Late last week I got a text message from my politically-conservative brother in North Carolina that said “Has there ever been a better political speaker than Bill Clinton?” Indeed, wherever you stand on the political spectrum, it’s difficult to deny the effectiveness of Bill Clinton as a speaker.
E. J. Dionne published an opinion
in the Washington Post where he said:
Bill Clinton is typically described as the empathetic, feel-your-pain guy. But his greatest political skill may be as a formulator of arguments — the explainer in chief.
Somebody emailed me after his speech -- they said, you need to appoint him secretary of explaining stuff... That was pretty good. I like that... the secretary of explaining stuff.
I like it too.
I think Bill Clinton’s abilities as an explainer highlight a big point about explanation. It is an art
- everyone does it a little differently and that’s what makes it special. From The Art of Explanation
Like any art form, explanation thrives on being unique and novel; it succeeds when it helps people see ideas from a new perspective. It is a conscious act that depends on creativity more than a specific formula or set of steps.
And so it is with Bill Clinton. His explanations are unique to his style and way of thinking. They reflect specific choices by him (and presumably his speechwriters) that present information a remarkably effective manner. But what’s really happening? What can we learn from Bill Clinton? A couple of thoughts...

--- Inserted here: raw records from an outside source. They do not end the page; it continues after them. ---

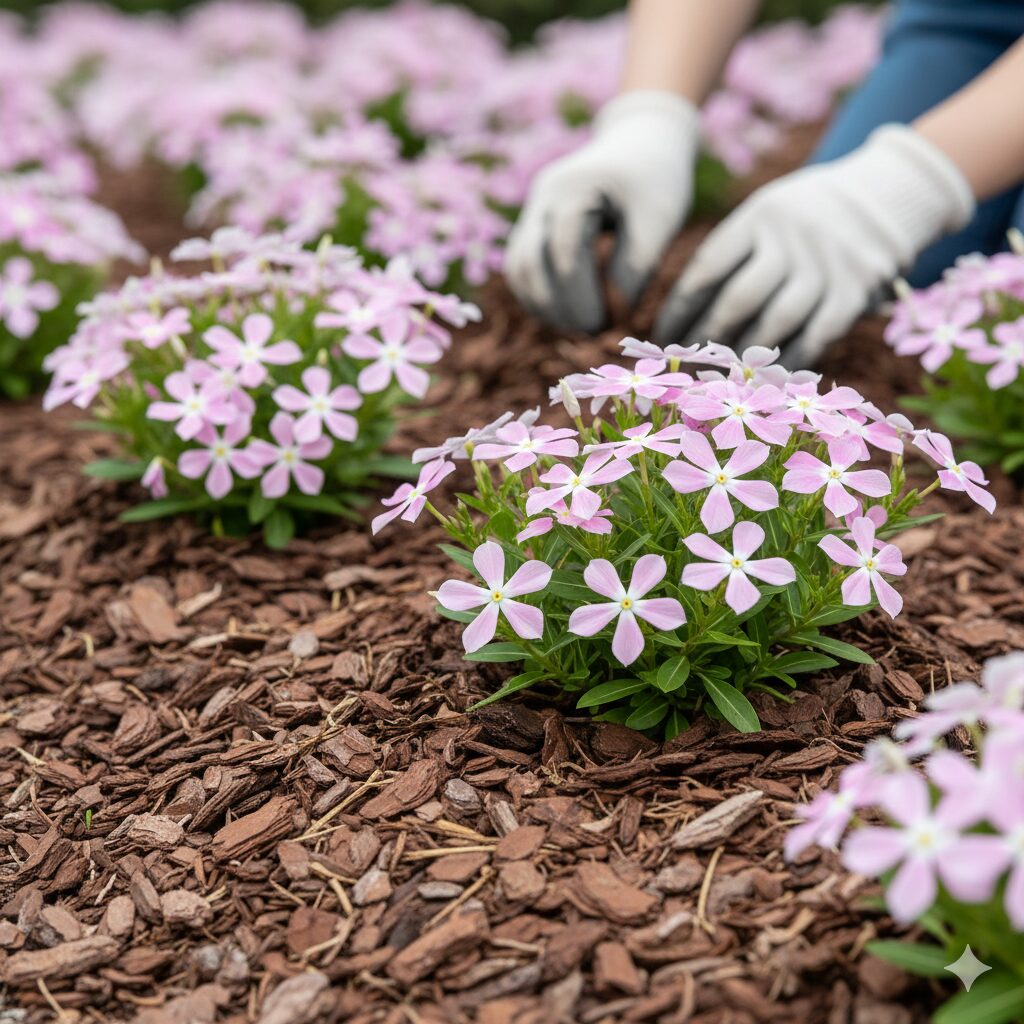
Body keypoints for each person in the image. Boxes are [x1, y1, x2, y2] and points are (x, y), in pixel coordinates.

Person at [505, 0, 1024, 367]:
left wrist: (914, 180)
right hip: (972, 15)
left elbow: (906, 188)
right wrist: (650, 116)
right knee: (853, 301)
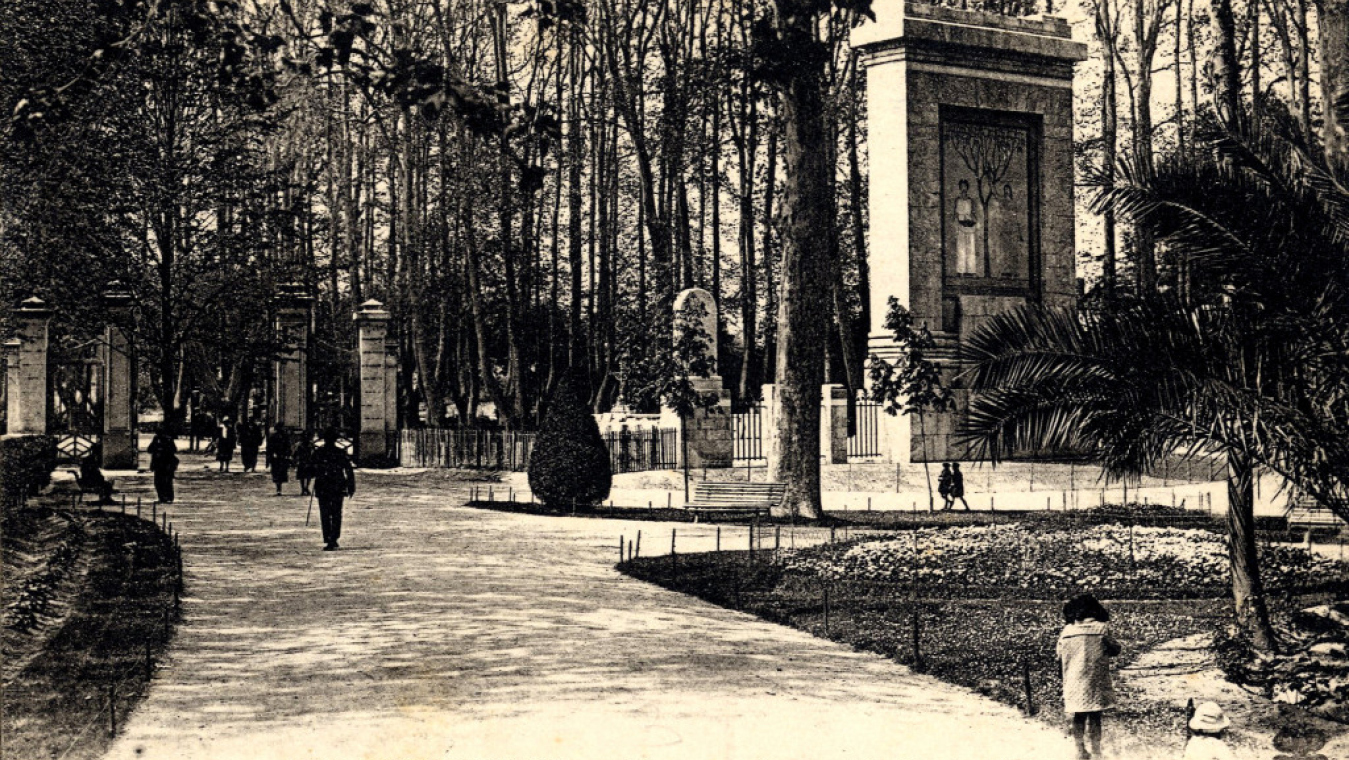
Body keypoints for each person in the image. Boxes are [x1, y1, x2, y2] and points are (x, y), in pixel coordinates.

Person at [1058, 594, 1121, 760]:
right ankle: (1096, 752)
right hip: (1094, 680)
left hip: (1073, 679)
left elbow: (1059, 654)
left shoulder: (1067, 631)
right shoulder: (1102, 628)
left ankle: (1080, 751)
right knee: (1095, 716)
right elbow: (1115, 649)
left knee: (1078, 716)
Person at [310, 428, 355, 551]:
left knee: (325, 513)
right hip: (337, 485)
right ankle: (333, 538)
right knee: (336, 513)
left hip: (324, 485)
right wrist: (351, 486)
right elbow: (349, 470)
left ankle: (329, 538)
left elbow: (310, 468)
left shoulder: (319, 452)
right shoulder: (340, 452)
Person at [147, 427, 178, 504]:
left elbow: (173, 450)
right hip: (159, 464)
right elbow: (149, 449)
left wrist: (162, 450)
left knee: (165, 481)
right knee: (160, 482)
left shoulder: (167, 439)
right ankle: (163, 498)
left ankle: (168, 497)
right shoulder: (157, 439)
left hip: (166, 463)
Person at [267, 424, 293, 496]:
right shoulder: (274, 437)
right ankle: (278, 488)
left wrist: (288, 454)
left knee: (279, 473)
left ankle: (279, 488)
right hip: (277, 457)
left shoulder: (284, 436)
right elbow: (270, 447)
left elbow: (288, 446)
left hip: (281, 457)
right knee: (277, 473)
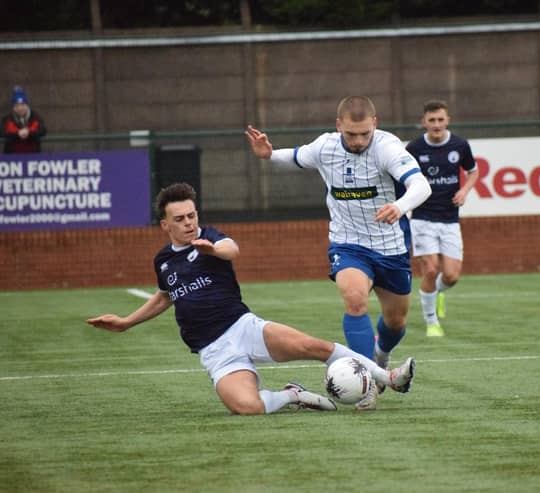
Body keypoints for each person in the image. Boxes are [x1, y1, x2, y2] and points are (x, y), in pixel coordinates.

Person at [86, 182, 416, 415]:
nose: (189, 223)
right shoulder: (163, 260)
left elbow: (233, 249)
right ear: (164, 225)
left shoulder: (210, 237)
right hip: (215, 352)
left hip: (243, 327)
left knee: (315, 347)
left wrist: (212, 248)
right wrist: (126, 323)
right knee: (247, 408)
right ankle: (293, 395)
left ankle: (388, 378)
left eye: (192, 216)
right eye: (180, 219)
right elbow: (164, 296)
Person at [245, 96, 431, 410]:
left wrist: (399, 206)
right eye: (350, 135)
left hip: (391, 248)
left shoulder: (387, 148)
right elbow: (295, 156)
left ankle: (380, 359)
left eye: (364, 134)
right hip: (348, 244)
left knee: (396, 321)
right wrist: (268, 155)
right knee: (355, 298)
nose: (358, 141)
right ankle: (372, 382)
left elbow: (421, 186)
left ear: (375, 124)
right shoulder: (325, 147)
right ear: (338, 126)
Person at [405, 100, 479, 337]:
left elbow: (473, 172)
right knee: (430, 270)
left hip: (450, 219)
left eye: (440, 120)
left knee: (451, 276)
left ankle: (437, 293)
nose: (436, 124)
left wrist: (464, 191)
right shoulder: (414, 148)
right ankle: (431, 322)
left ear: (447, 120)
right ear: (423, 122)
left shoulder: (460, 145)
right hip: (422, 218)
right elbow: (401, 175)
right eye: (431, 120)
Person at [0, 86, 47, 154]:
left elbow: (43, 130)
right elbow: (2, 132)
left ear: (27, 105)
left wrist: (29, 133)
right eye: (17, 105)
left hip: (33, 158)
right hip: (12, 159)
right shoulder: (7, 119)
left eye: (22, 105)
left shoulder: (35, 117)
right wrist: (17, 134)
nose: (20, 108)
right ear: (13, 107)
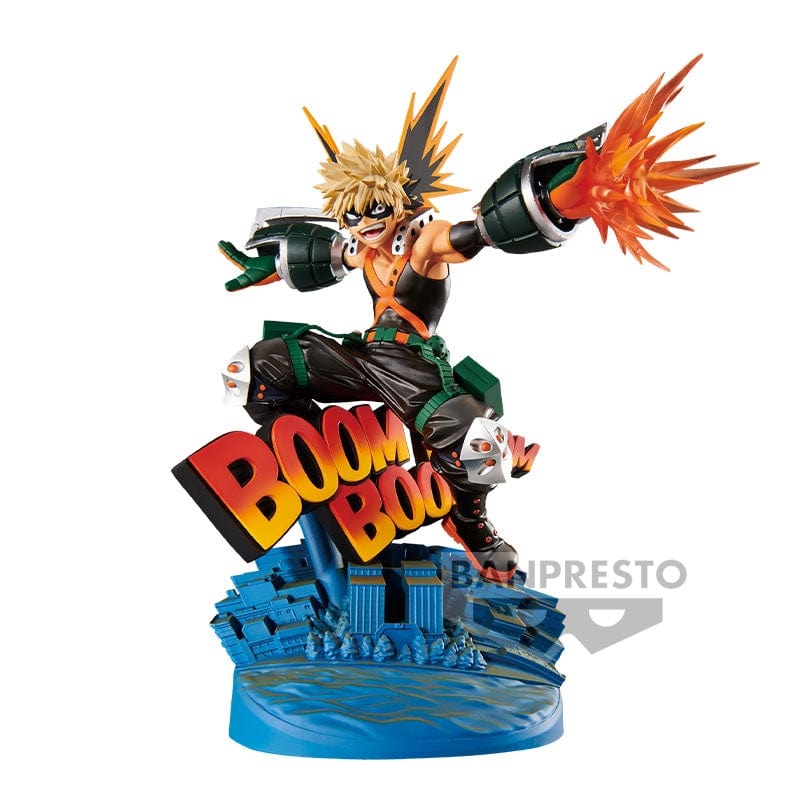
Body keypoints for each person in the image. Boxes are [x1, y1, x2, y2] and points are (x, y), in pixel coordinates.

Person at [217, 56, 752, 582]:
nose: (364, 224)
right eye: (352, 214)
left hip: (415, 371)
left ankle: (470, 524)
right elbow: (319, 254)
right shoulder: (360, 248)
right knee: (253, 369)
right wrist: (271, 264)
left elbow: (480, 233)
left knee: (481, 448)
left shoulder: (423, 242)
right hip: (361, 358)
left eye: (374, 210)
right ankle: (314, 457)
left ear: (398, 203)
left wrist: (568, 196)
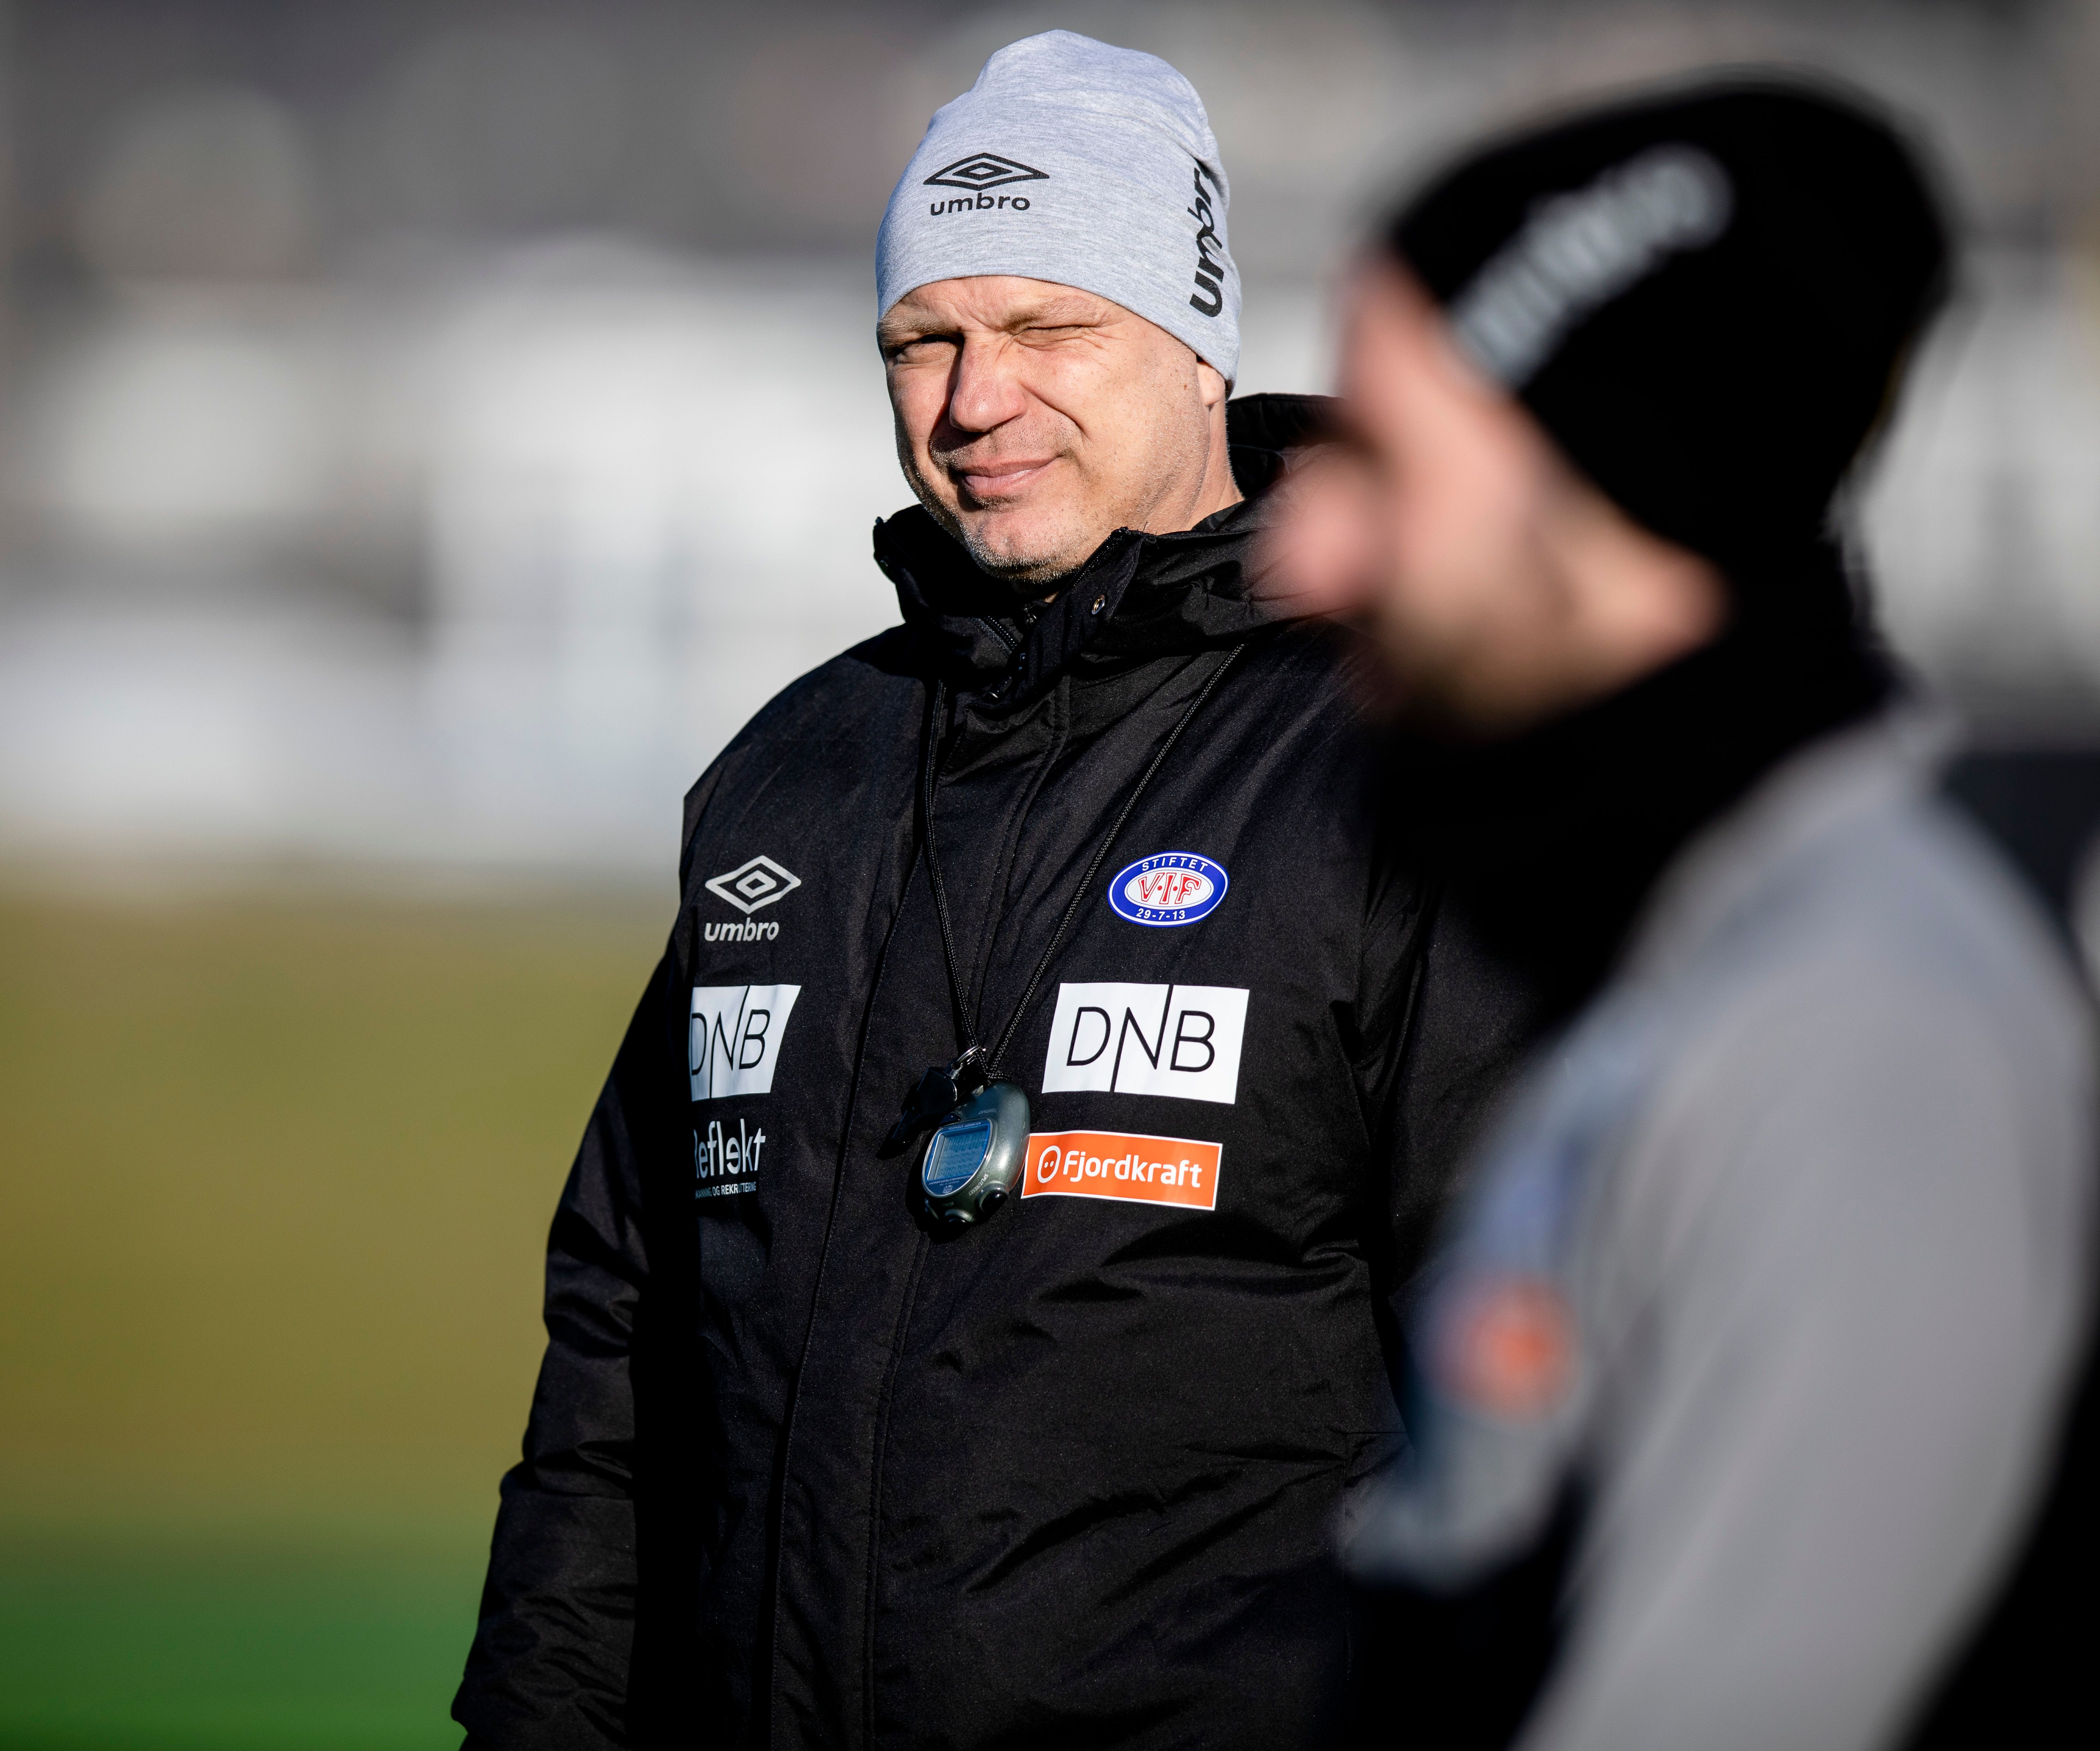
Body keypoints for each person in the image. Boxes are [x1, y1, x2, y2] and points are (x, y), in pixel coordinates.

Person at [452, 30, 1537, 1749]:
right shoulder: (790, 778)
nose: (975, 401)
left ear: (1198, 343)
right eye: (925, 341)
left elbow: (1539, 1395)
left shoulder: (1401, 768)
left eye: (1047, 329)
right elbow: (619, 1360)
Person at [1265, 77, 2096, 1751]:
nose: (1300, 553)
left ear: (1594, 505)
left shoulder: (1853, 1029)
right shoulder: (1685, 953)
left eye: (1383, 465)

Art and science, working together. Facts are often backed up by evidence and it’s easy to assume that they can or will speak for themselves. But it’s just not true. Facts need help to become interesting and understandable. Bill Clinton’s creative talent is packaging facts into a form that makes people care - and that is one of the true goals of explanation - to package and communicate facts in way that makes people understand, care and feel motivated.
Bill Clinton feels your pain. When he packages facts into explanations he does so with an incredible awareness of the audience’s attitudes, styles and perspectives. He can imagine what it’s like for them to hear and feel his words. This is empathy and it's incredibly important to explanations. His explanations are designed to make the audience feel confident by talking to them in a style that comes across as authentic and real.
Of course, a lot more goes into a Clinton speech. His good ‘ole boy informality can be disarming. He builds context, tells great stories and make clear connections. All are important. But the real art of what he does as an explainer boils down to how he approaches facts and packages them into a form that make people care. In that, he is a master.